The British Army is setting up a new unit that will use “psychological operations” and social media to help fight wars.

BBC News reports:

Head of the Army General Sir Nick Carter said the move was about trying to operate “smarter”.

The 77th Brigade, made up of reservists and regular troops and based in Hermitage, Berkshire, will be formally created in April.

It has been inspired by the Chindits who fought in Burma in World War Two.

An Army spokesman said the unit would “play a key part in enabling the UK to fight in the information age” and that it “consists of more than just traditional capabilities”.

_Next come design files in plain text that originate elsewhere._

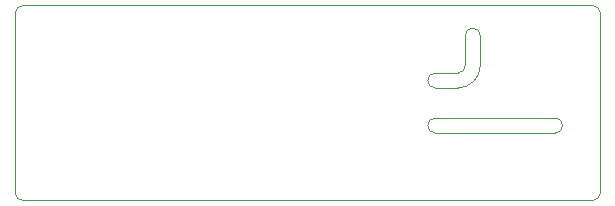
<source format=gko>
G04 (created by PCBNEW (2013-07-07 BZR 4022)-stable) date Sat 06 Aug 2022 08:08:16 PM CDT*
%MOIN*%
G04 Gerber Fmt 3.4, Leading zero omitted, Abs format*
%FSLAX34Y34*%
G01*
G70*
G90*
G04 APERTURE LIST*
%ADD10C,0.00590551*%
%ADD11C,0.00393701*%
G04 APERTURE END LIST*
G54D10*
G54D11*
X83000Y-53250D02*
X83500Y-53250D01*
X83000Y-59750D02*
X83500Y-59750D01*
X78250Y-56000D02*
X79000Y-56000D01*
X78250Y-55500D02*
X79000Y-55500D01*
X79750Y-54250D02*
X79750Y-55250D01*
X79250Y-55250D02*
X79250Y-54250D01*
X79000Y-56000D02*
G75*
G03X79750Y-55250I0J750D01*
G74*
G01*
X79750Y-54250D02*
G75*
G03X79500Y-54000I-250J0D01*
G74*
G01*
X79500Y-54000D02*
G75*
G03X79250Y-54250I0J-250D01*
G74*
G01*
X79000Y-55500D02*
G75*
G03X79250Y-55250I0J250D01*
G74*
G01*
X78250Y-55500D02*
G75*
G03X78000Y-55750I0J-250D01*
G74*
G01*
X78000Y-55750D02*
G75*
G03X78250Y-56000I250J0D01*
G74*
G01*
X82250Y-57500D02*
G75*
G03X82500Y-57250I0J250D01*
G74*
G01*
X82500Y-57250D02*
G75*
G03X82250Y-57000I-250J0D01*
G74*
G01*
X78250Y-57500D02*
X82250Y-57500D01*
X78250Y-57000D02*
X82250Y-57000D01*
X78000Y-57250D02*
G75*
G03X78250Y-57500I250J0D01*
G74*
G01*
X78250Y-57000D02*
G75*
G03X78000Y-57250I0J-250D01*
G74*
G01*
X64250Y-59500D02*
X64250Y-53500D01*
X83000Y-59750D02*
X64500Y-59750D01*
X83750Y-53500D02*
X83750Y-59500D01*
X64500Y-53250D02*
X83000Y-53250D01*
X83500Y-59750D02*
G75*
G03X83750Y-59500I0J250D01*
G74*
G01*
X83750Y-53500D02*
G75*
G03X83500Y-53250I-250J0D01*
G74*
G01*
X64500Y-53250D02*
G75*
G03X64250Y-53500I0J-250D01*
G74*
G01*
X64250Y-59500D02*
G75*
G03X64500Y-59750I250J0D01*
G74*
G01*
M02*

</source>
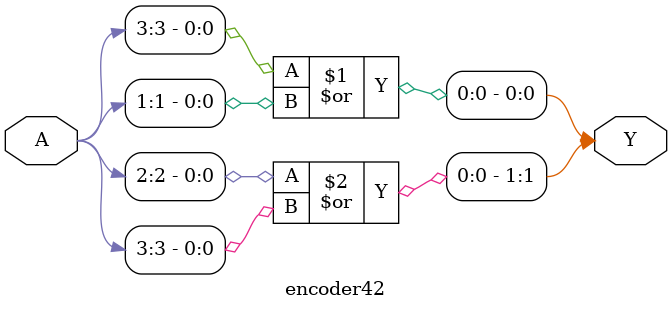
<source format=v>
`timescale 1ns / 1ps
module encoder42(A,Y);
input [3:1] A;
output [1:0] Y;

or (Y[0], A[3], A[1]);
or (Y[1], A[2], A[3]);

endmodule

</source>
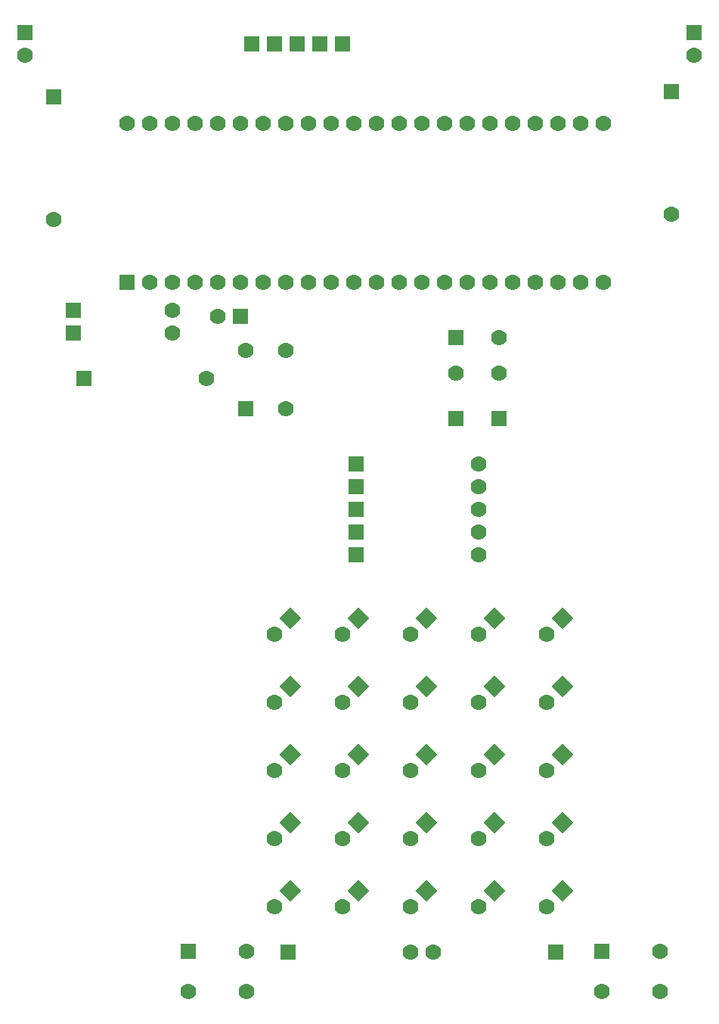
<source format=gbr>
%FSLAX23Y23*%
%MOIN*%
G04 EasyPC Gerber Version 17.0 Build 3379 *
%ADD10R,0.07000X0.07000*%
%ADD11C,0.07000*%
%AMT12*0 Rectangle Pad at angle 45*21,1,0.07000,0.07000,0,0,45*%
%ADD12T12*%
X0Y0D02*
D02*
D10*
X133Y4403D03*
X258Y4118D03*
X345Y3078D03*
Y3178D03*
X392Y2878D03*
X583Y3303D03*
X852Y355D03*
X1081Y3153D03*
X1106Y2747D03*
X1133Y4353D03*
X1233D03*
X1292Y353D03*
X1333Y4353D03*
X1433D03*
X1533D03*
X1592Y2103D03*
Y2203D03*
Y2303D03*
Y2403D03*
Y2503D03*
X2031Y3058D03*
X2033Y2703D03*
X2223D03*
X2473Y353D03*
X2677Y355D03*
X2983Y4143D03*
X3083Y4403D03*
D02*
D11*
X133Y4303D03*
X258Y3578D03*
X583Y4003D03*
X683Y3303D03*
Y4003D03*
X783Y3078D03*
Y3178D03*
Y3303D03*
Y4003D03*
X852Y178D03*
X883Y3303D03*
Y4003D03*
X933Y2878D03*
X983Y3153D03*
Y3303D03*
Y4003D03*
X1083Y3303D03*
Y4003D03*
X1106Y3003D03*
X1108Y178D03*
Y355D03*
X1183Y3303D03*
Y4003D03*
X1233Y553D03*
Y853D03*
Y1153D03*
Y1453D03*
Y1753D03*
X1283Y2747D03*
Y3003D03*
Y3303D03*
Y4003D03*
X1383Y3303D03*
Y4003D03*
X1483Y3303D03*
Y4003D03*
X1533Y553D03*
Y853D03*
Y1153D03*
Y1453D03*
Y1753D03*
X1583Y3303D03*
Y4003D03*
X1683Y3303D03*
Y4003D03*
X1783Y3303D03*
Y4003D03*
X1833Y353D03*
Y553D03*
Y853D03*
Y1153D03*
Y1453D03*
Y1753D03*
X1883Y3303D03*
Y4003D03*
X1933Y353D03*
X1983Y3303D03*
Y4003D03*
X2033Y2903D03*
X2083Y3303D03*
Y4003D03*
X2133Y553D03*
Y853D03*
Y1153D03*
Y1453D03*
Y1753D03*
Y2103D03*
Y2203D03*
Y2303D03*
Y2403D03*
Y2503D03*
X2183Y3303D03*
Y4003D03*
X2223Y2903D03*
Y3058D03*
X2283Y3303D03*
Y4003D03*
X2383Y3303D03*
Y4003D03*
X2433Y553D03*
Y853D03*
Y1153D03*
Y1453D03*
Y1753D03*
X2483Y3303D03*
Y4003D03*
X2583Y3303D03*
Y4003D03*
X2677Y178D03*
X2683Y3303D03*
Y4003D03*
X2933Y178D03*
Y355D03*
X2983Y3603D03*
X3083Y4303D03*
D02*
D12*
X1303Y623D03*
Y923D03*
Y1223D03*
Y1523D03*
Y1823D03*
X1603Y623D03*
Y923D03*
Y1223D03*
Y1523D03*
Y1823D03*
X1903Y623D03*
Y923D03*
Y1223D03*
Y1523D03*
Y1823D03*
X2203Y623D03*
Y923D03*
Y1223D03*
Y1523D03*
Y1823D03*
X2503Y623D03*
Y923D03*
Y1223D03*
Y1523D03*
Y1823D03*
X0Y0D02*
M02*

</source>
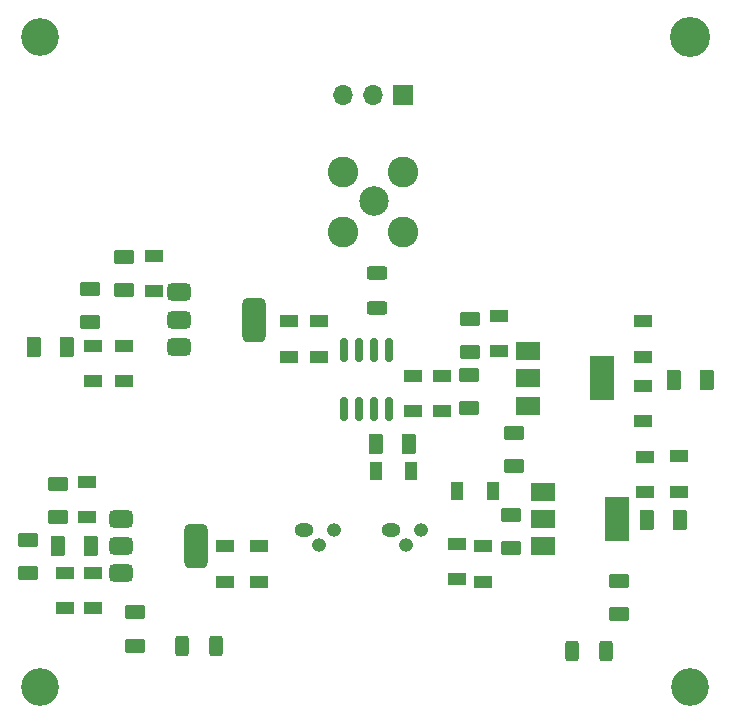
<source format=gts>
G04 #@! TF.GenerationSoftware,KiCad,Pcbnew,8.0.2*
G04 #@! TF.CreationDate,2024-06-23T21:23:39-04:00*
G04 #@! TF.ProjectId,Homodyne,486f6d6f-6479-46e6-952e-6b696361645f,rev?*
G04 #@! TF.SameCoordinates,Original*
G04 #@! TF.FileFunction,Soldermask,Top*
G04 #@! TF.FilePolarity,Negative*
%FSLAX46Y46*%
G04 Gerber Fmt 4.6, Leading zero omitted, Abs format (unit mm)*
G04 Created by KiCad (PCBNEW 8.0.2) date 2024-06-23 21:23:39*
%MOMM*%
%LPD*%
G01*
G04 APERTURE LIST*
G04 Aperture macros list*
%AMRoundRect*
0 Rectangle with rounded corners*
0 $1 Rounding radius*
0 $2 $3 $4 $5 $6 $7 $8 $9 X,Y pos of 4 corners*
0 Add a 4 corners polygon primitive as box body*
4,1,4,$2,$3,$4,$5,$6,$7,$8,$9,$2,$3,0*
0 Add four circle primitives for the rounded corners*
1,1,$1+$1,$2,$3*
1,1,$1+$1,$4,$5*
1,1,$1+$1,$6,$7*
1,1,$1+$1,$8,$9*
0 Add four rect primitives between the rounded corners*
20,1,$1+$1,$2,$3,$4,$5,0*
20,1,$1+$1,$4,$5,$6,$7,0*
20,1,$1+$1,$6,$7,$8,$9,0*
20,1,$1+$1,$8,$9,$2,$3,0*%
G04 Aperture macros list end*
%ADD10RoundRect,0.375000X-0.625000X-0.375000X0.625000X-0.375000X0.625000X0.375000X-0.625000X0.375000X0*%
%ADD11RoundRect,0.500000X-0.500000X-1.400000X0.500000X-1.400000X0.500000X1.400000X-0.500000X1.400000X0*%
%ADD12RoundRect,0.250000X0.375000X0.625000X-0.375000X0.625000X-0.375000X-0.625000X0.375000X-0.625000X0*%
%ADD13C,2.600000*%
%ADD14C,2.500000*%
%ADD15RoundRect,0.250000X-0.375000X-0.625000X0.375000X-0.625000X0.375000X0.625000X-0.375000X0.625000X0*%
%ADD16R,2.000000X1.500000*%
%ADD17R,2.000000X3.800000*%
%ADD18R,1.700000X1.700000*%
%ADD19O,1.700000X1.700000*%
%ADD20RoundRect,0.250000X-0.625000X0.375000X-0.625000X-0.375000X0.625000X-0.375000X0.625000X0.375000X0*%
%ADD21RoundRect,0.250000X0.625000X-0.375000X0.625000X0.375000X-0.625000X0.375000X-0.625000X-0.375000X0*%
%ADD22RoundRect,0.150000X0.150000X-0.825000X0.150000X0.825000X-0.150000X0.825000X-0.150000X-0.825000X0*%
%ADD23C,3.400000*%
%ADD24C,3.200000*%
%ADD25O,1.600000X1.200000*%
%ADD26O,1.200000X1.200000*%
%ADD27R,1.600000X1.000000*%
%ADD28R,1.000000X1.600000*%
%ADD29RoundRect,0.250000X-0.312500X-0.625000X0.312500X-0.625000X0.312500X0.625000X-0.312500X0.625000X0*%
%ADD30RoundRect,0.250000X0.312500X0.625000X-0.312500X0.625000X-0.312500X-0.625000X0.312500X-0.625000X0*%
%ADD31RoundRect,0.250000X0.625000X-0.312500X0.625000X0.312500X-0.625000X0.312500X-0.625000X-0.312500X0*%
G04 APERTURE END LIST*
D10*
X136790000Y-96600000D03*
X136790000Y-98900000D03*
X136790000Y-101200000D03*
D11*
X143090000Y-98900000D03*
D12*
X181490000Y-104020000D03*
X178690000Y-104020000D03*
D13*
X150620000Y-86420000D03*
X150620000Y-91500000D03*
X155700000Y-86420000D03*
X155700000Y-91500000D03*
D14*
X153260000Y-88885000D03*
D15*
X124450000Y-101190000D03*
X127250000Y-101190000D03*
D16*
X166310000Y-101590000D03*
X166310000Y-103890000D03*
D17*
X172610000Y-103890000D03*
D16*
X166310000Y-106190000D03*
D18*
X155700000Y-79850000D03*
D19*
X153160000Y-79850000D03*
X150620000Y-79850000D03*
D20*
X161350000Y-103590000D03*
X161350000Y-106390000D03*
D21*
X129200000Y-99100000D03*
X129200000Y-96300000D03*
X161380000Y-101640000D03*
X161380000Y-98840000D03*
D22*
X150735000Y-106455000D03*
X152005000Y-106455000D03*
X153275000Y-106455000D03*
X154545000Y-106455000D03*
X154545000Y-101505000D03*
X153275000Y-101505000D03*
X152005000Y-101505000D03*
X150735000Y-101505000D03*
D23*
X180000000Y-75000000D03*
D24*
X125000000Y-130000000D03*
X125000000Y-75000000D03*
D12*
X156260000Y-109450000D03*
X153460000Y-109450000D03*
D21*
X165100000Y-111300000D03*
X165100000Y-108500000D03*
D12*
X179180000Y-115840000D03*
X176380000Y-115840000D03*
D21*
X164840000Y-118230000D03*
X164840000Y-115430000D03*
D10*
X131860000Y-115780000D03*
X131860000Y-118080000D03*
X131860000Y-120380000D03*
D11*
X138160000Y-118080000D03*
D12*
X129286000Y-118059200D03*
X126486000Y-118059200D03*
D16*
X167540000Y-113460000D03*
X167540000Y-115760000D03*
D17*
X173840000Y-115760000D03*
D16*
X167540000Y-118060000D03*
D21*
X126542800Y-115598400D03*
X126542800Y-112798400D03*
D20*
X123952000Y-117573600D03*
X123952000Y-120373600D03*
D25*
X147320000Y-116700000D03*
D26*
X148590000Y-117970000D03*
X149860000Y-116700000D03*
D27*
X176240000Y-110532500D03*
X176240000Y-113532500D03*
X179070000Y-110490000D03*
X179070000Y-113490000D03*
X127101600Y-120343800D03*
X127101600Y-123343800D03*
D28*
X156440000Y-111760000D03*
X153440000Y-111760000D03*
D27*
X160300000Y-117900000D03*
X160300000Y-120900000D03*
X143510000Y-118110000D03*
X143510000Y-121110000D03*
X129500000Y-101140000D03*
X129500000Y-104140000D03*
X176000000Y-99060000D03*
X176000000Y-102060000D03*
D28*
X163300000Y-113400000D03*
X160300000Y-113400000D03*
D27*
X156540000Y-103680000D03*
X156540000Y-106680000D03*
X162500000Y-118100000D03*
X162500000Y-121100000D03*
X140680000Y-118110000D03*
X140680000Y-121110000D03*
X163830000Y-101600000D03*
X163830000Y-98600000D03*
X146050000Y-99060000D03*
X146050000Y-102060000D03*
X148590000Y-99060000D03*
X148590000Y-102060000D03*
X159020000Y-106680000D03*
X159020000Y-103680000D03*
X134620000Y-96520000D03*
X134620000Y-93520000D03*
X129006600Y-115622200D03*
X129006600Y-112622200D03*
X132080000Y-101140000D03*
X132080000Y-104140000D03*
D21*
X132080000Y-96400000D03*
X132080000Y-93600000D03*
D27*
X176000000Y-107500000D03*
X176000000Y-104500000D03*
D25*
X154700000Y-116700000D03*
D26*
X155970000Y-117970000D03*
X157240000Y-116700000D03*
D24*
X180000000Y-130000000D03*
D27*
X129463800Y-120343800D03*
X129463800Y-123343800D03*
D21*
X133000000Y-126500000D03*
X133000000Y-123700000D03*
D20*
X174000000Y-121000000D03*
X174000000Y-123800000D03*
D29*
X137000000Y-126500000D03*
X139925000Y-126500000D03*
D30*
X172925000Y-127000000D03*
X170000000Y-127000000D03*
D31*
X153500000Y-97925000D03*
X153500000Y-95000000D03*
M02*

</source>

He said: “77 Brigade is being created to draw together a host of existing and developing capabilities essential to meet the challenges of modern conflict and warfare.

“It recognises that the actions of others in a modern battlefield can be affected in ways that are not necessarily violent and it draws heavily on important lessons from our commitments to operations in Afghanistan amongst others.”

Recruitment for the brigade, which will contain 42% reservist troops, will begin this spring.

Its members will come from the Royal Navy and RAF as well as from the Army.

The unit will also look to find “new ways of allowing civilians with bespoke skills to serve alongside their military counterparts”.

The spokesman said it will share the “spirit of innovation” of the Burma Campaign of 1942 to 1945 and will also use the old Chindit insignia of a Chinthe, a mythical Burmese creature which is half-lion and half-dragon.

BBC defence correspondent Jonathan Beale said: “The Army says it’s learnt valuable lessons from Afghanistan – not least that it can’t win wars using pure military force alone.

“77 brigade will be made up of warriors who don’t just carry weapons, but who are also skilled in using social media such as Twitter and Facebook, and the dark arts of psyops – psychological operations.

“They will try to influence local populations and change behaviour through what the Army calls traditional and unconventional means.

“Civilians with the right skills will work alongside regular troops and reservists and could be sent anywhere in the world to help win hearts and minds.”

He added that the new brigade was also being introduced at a time there are fears within the British military that it could face further cuts following the general election.